“Speeding”
hasn’t always been the term for driving over the lawful speed limit. In the
early days of automobiles a century ago, “Fast Autoing” was the term, at least
in Northern Utah.
A May 4,
1911 Standard-Examiner article stated: “For exceeding the speed limit in an
automobile, T.S. Amussen of Salt Lake City was fined $20 in the (Ogden) police
court this morning.
A $20 fine
in 1911 was simply huge, equaling some $470 today, according to a government
inflation calculator.
And what was
the speed limit back then? It was a surprising 6 mph at the corner of
Washington Boulevard and 21st Street, where this ticket was issued.
(That’s jogging speed.)
The next
ticket mentioned in that 1911 court story was issued to Harman Peery, who broke
the speed limit at Grant Avenue and 24th Street.
(Peery, age
19, would go on to become Ogden’s “Cowboy Mayor,” from 1934-1939. At this time,
he was the Hupmobile Auto Dealer for Weber and two other counties.)
The Standard
report concluded by stating that both young men had reduced fines of only $20,
instead of the standard $25 fine (equal to some $588 in today’s dollars),
because it was it was their first offense and neither “was considered an
aggravated case of ‘scorching.’”
“All violate
the speed law” was a June 1, 1911 headline in the Standard.
“That every
automobile owner in Ogden violates the speed ordinance every day was the
contention of Judge J.D. Murphy,” the story stated. The Judge said he believed
that if every violator of the speed ordinance were brought into court, then the
courtroom would be filled with prisoners every day.
“He deplored
the unavoidable impartiality of the law in that one man is arrested for an
offense of which so many escape punishment,” the story said.
Another
drawback of the police a century ago was that, of course, there was no radar.
According to
a May 30, 1911 Standard story, “officers do not always know how fast a machine,
or other vehicle, is moving.”
Weber County
Sheriff Harrison, in that story, warned the public not to speed in Ogden Canyon
especially. He proposed having an officer on a motorcycle equipped with a
speedometer in the canyon. An officer would tail an automobile, “so there can
be no question as to how fast the pursued car travels.”
And, it wasn’t
just cars that were speeding back then. A June 11, 1912 letter to the editor by
Edward Walker in the Standard stated that motorcycles were breaking the law too
and something needed to be done about these “speed fiends,” who are a danger to
the public.
Walker
stated that recently a buggy load of women were thrown from their carriage when
their horse was frightened by a speeding motorcycle.

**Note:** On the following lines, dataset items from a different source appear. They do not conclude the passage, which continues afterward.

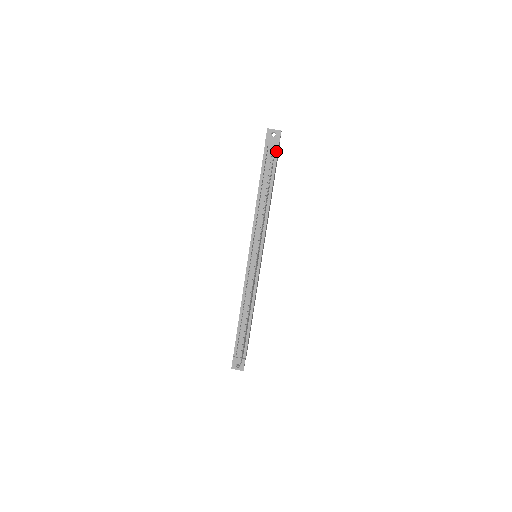
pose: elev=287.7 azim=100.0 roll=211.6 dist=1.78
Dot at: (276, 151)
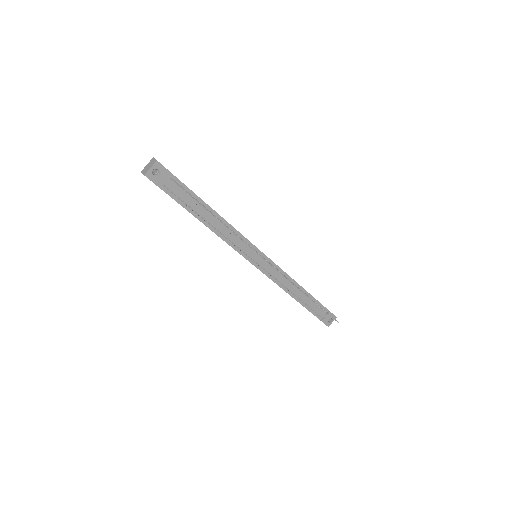
Dot at: (174, 179)
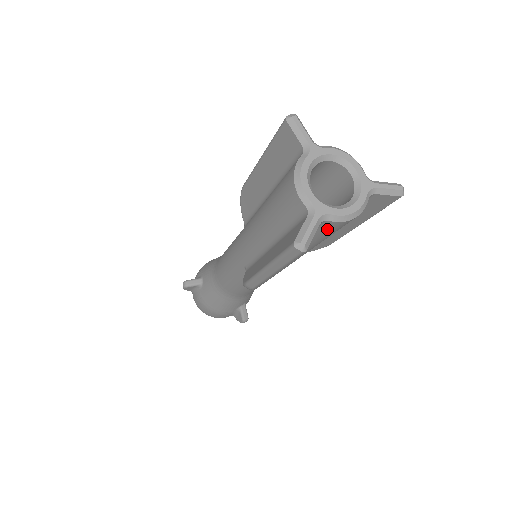
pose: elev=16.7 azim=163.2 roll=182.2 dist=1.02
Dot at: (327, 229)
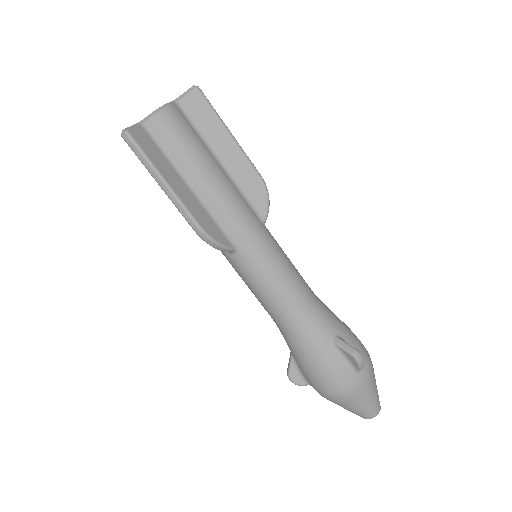
Dot at: (160, 130)
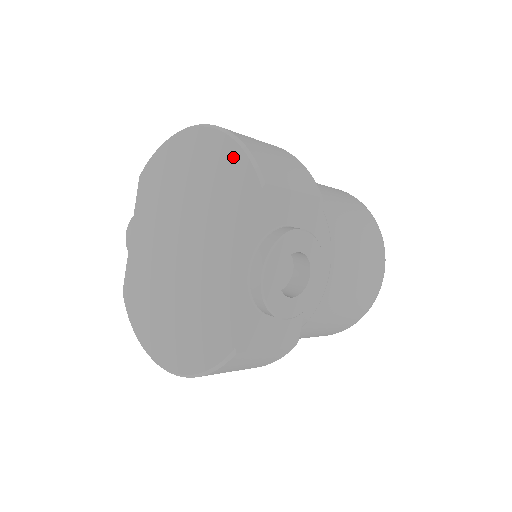
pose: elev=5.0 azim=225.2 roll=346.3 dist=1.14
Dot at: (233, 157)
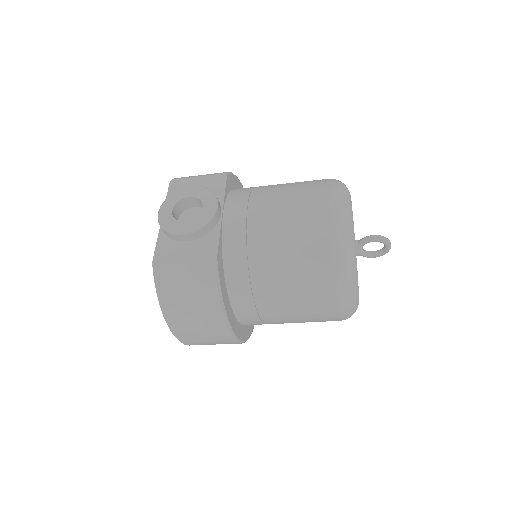
Dot at: occluded
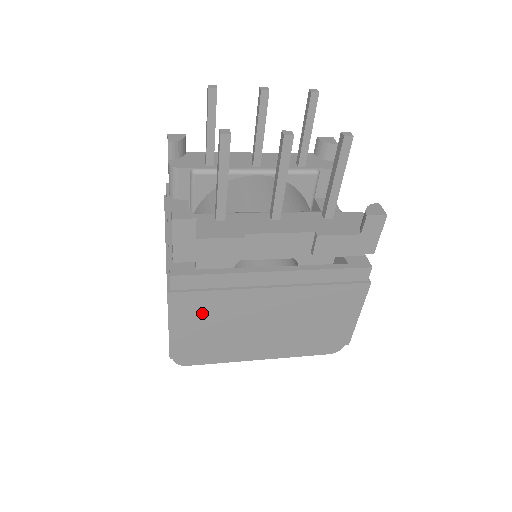
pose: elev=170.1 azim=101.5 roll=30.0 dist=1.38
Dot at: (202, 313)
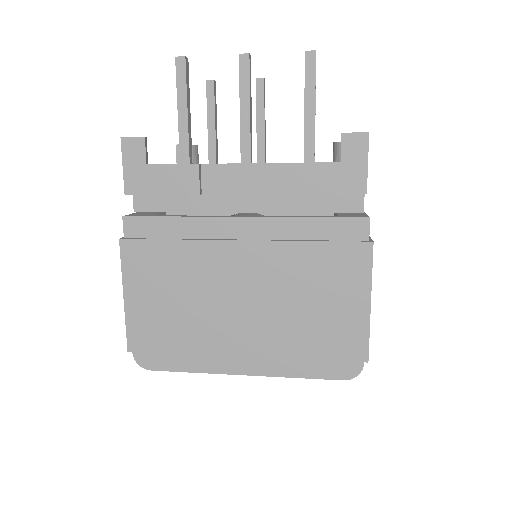
Dot at: (160, 276)
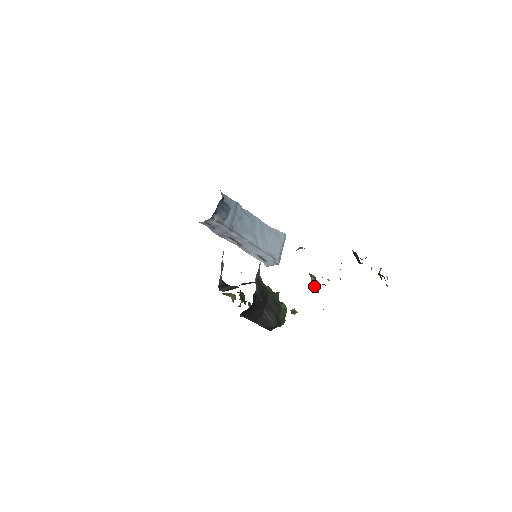
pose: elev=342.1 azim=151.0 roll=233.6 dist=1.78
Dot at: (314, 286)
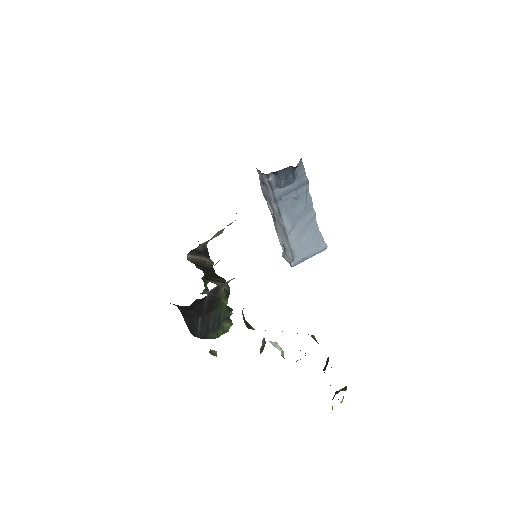
Dot at: (262, 346)
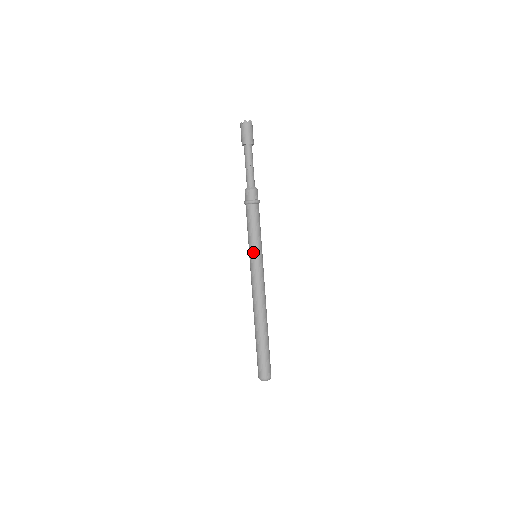
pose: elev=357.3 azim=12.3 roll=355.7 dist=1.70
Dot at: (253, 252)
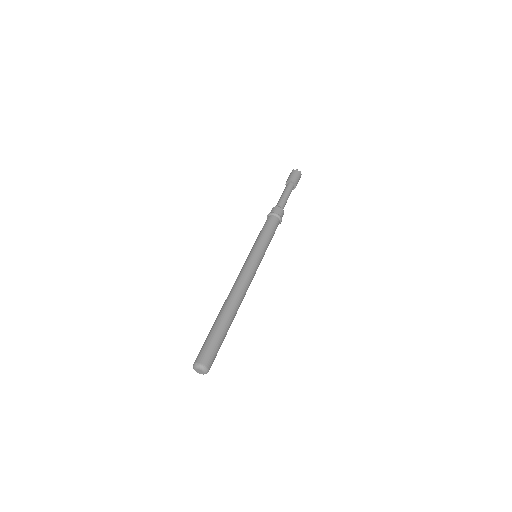
Dot at: (257, 248)
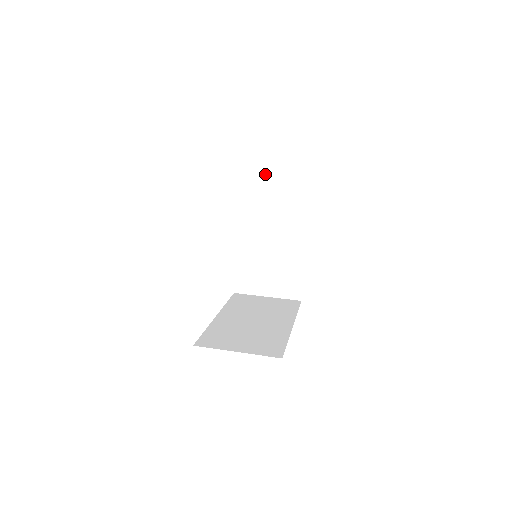
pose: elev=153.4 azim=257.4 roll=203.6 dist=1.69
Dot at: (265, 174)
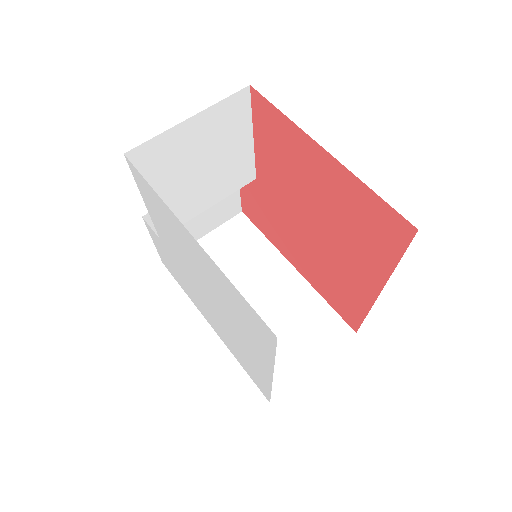
Dot at: (182, 124)
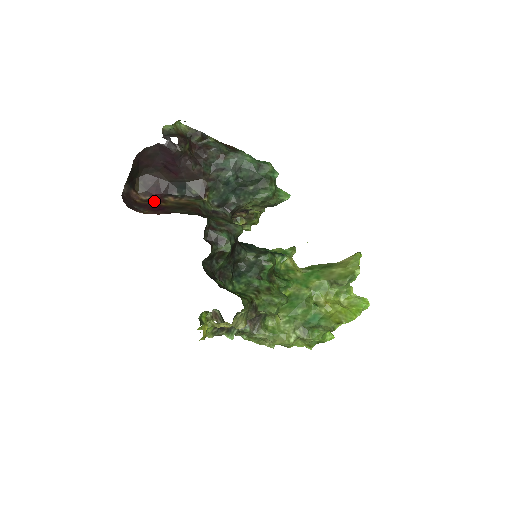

The first autos in Utah had arrived about 1906.
According to
http://historytogo.utah.gov/:
“By
1909 Utah's 370,000 residents owned only 873 cars and trucks. Not until 1913
did Henry Ford perfect the assembly-line production of his famous Model T,
making cars affordable for the average American.”
So, many, many more
cars hit Utah’s roads a few years later.
But, perhaps a $90 speeding ticket today isn’t
so bad, considering the almost $600 equal cost of such tickets a century ago.